• Aim of the task:
Which lines in the records below contain the string "土曜または日曜のいずれかがお休みです"? Gather every such line and copy each in full.

• Information supplied:
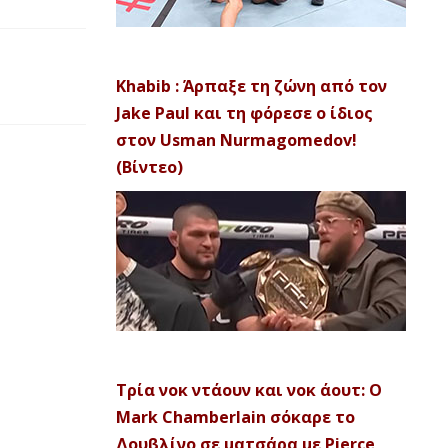
Khabib : Άρπαξε τη ζώνη από τον
Jake Paul και τη φόρεσε ο ίδιος
στον Usman Nurmagomedov!
(Βίντεο)
Τρία νοκ ντάουν και νοκ άουτ: Ο
Mark Chamberlain σόκαρε το
Δουβλίνο σε ματσάρα με Pierce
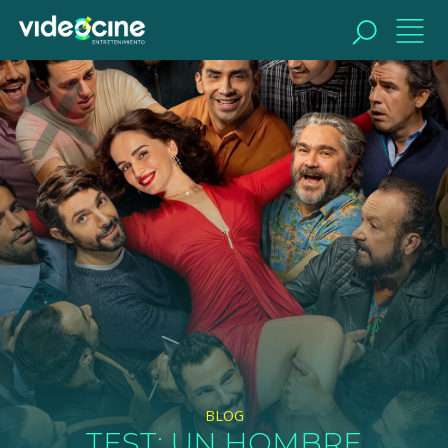
BUSCAR
BLOG
TEST: UN HOMBRE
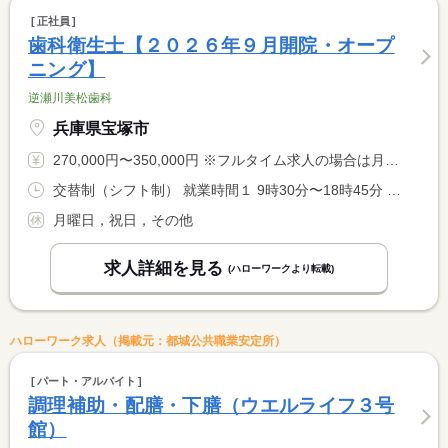
正社員
歯科衛生士【２０２６年９月開院・オープ
ニング】
逆瀬川美松歯科
兵庫県宝塚市
270,000円〜350,000円 ※フルタイム求人の場合は月額（換算額）、パート求人の場合は時間額を表示しています。
交替制（シフト制） 就業時間１ 9時30分〜18時45分 就業時間２ 8時30分〜14時15分 就業時間に関する特記事項 （通常）９：３０から１８：４５、（土曜・日曜）８：３０から１ <BR> ４：１５。始業・終業は診療前の準備・診療後の片付けを含む時間 <BR> です。月曜に加え、土曜または日曜のいずれかがお休みです（シフ <BR> ト制）。（２）の場合は、休憩なし
月曜日，祝日，その他
求人詳細を見る
(ハローワークより転載)
ハローワーク求人（掲載元：都城公共職業安定所）
パート・アルバイト
調理補助・配膳・下膳（ウエルライフ３号
館）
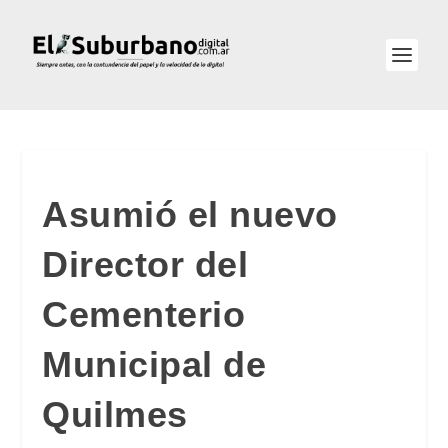
Asumió el nuevo
Director del
Cementerio
Municipal de
Quilmes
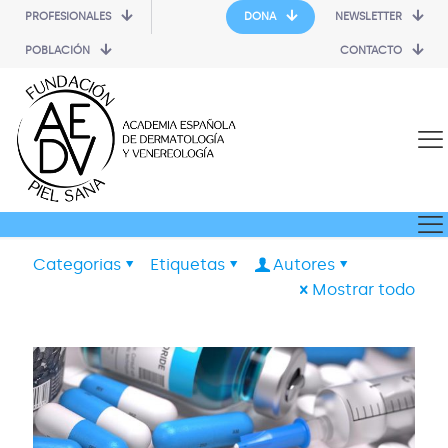
PROFESIONALES
DONA
NEWSLETTER
POBLACIÓN
CONTACTO
Categorias
Etiquetas
Autores
Mostrar todo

• Answer below:
交替制（シフト制） 就業時間１ 9時30分〜18時45分 就業時間２ 8時30分〜14時15分 就業時間に関する特記事項 （通常）９：３０から１８：４５、（土曜・日曜）８：３０から１ <BR> ４：１５。始業・終業は診療前の準備・診療後の片付けを含む時間 <BR> です。月曜に加え、土曜または日曜のいずれかがお休みです（シフ <BR> ト制）。（２）の場合は、休憩なし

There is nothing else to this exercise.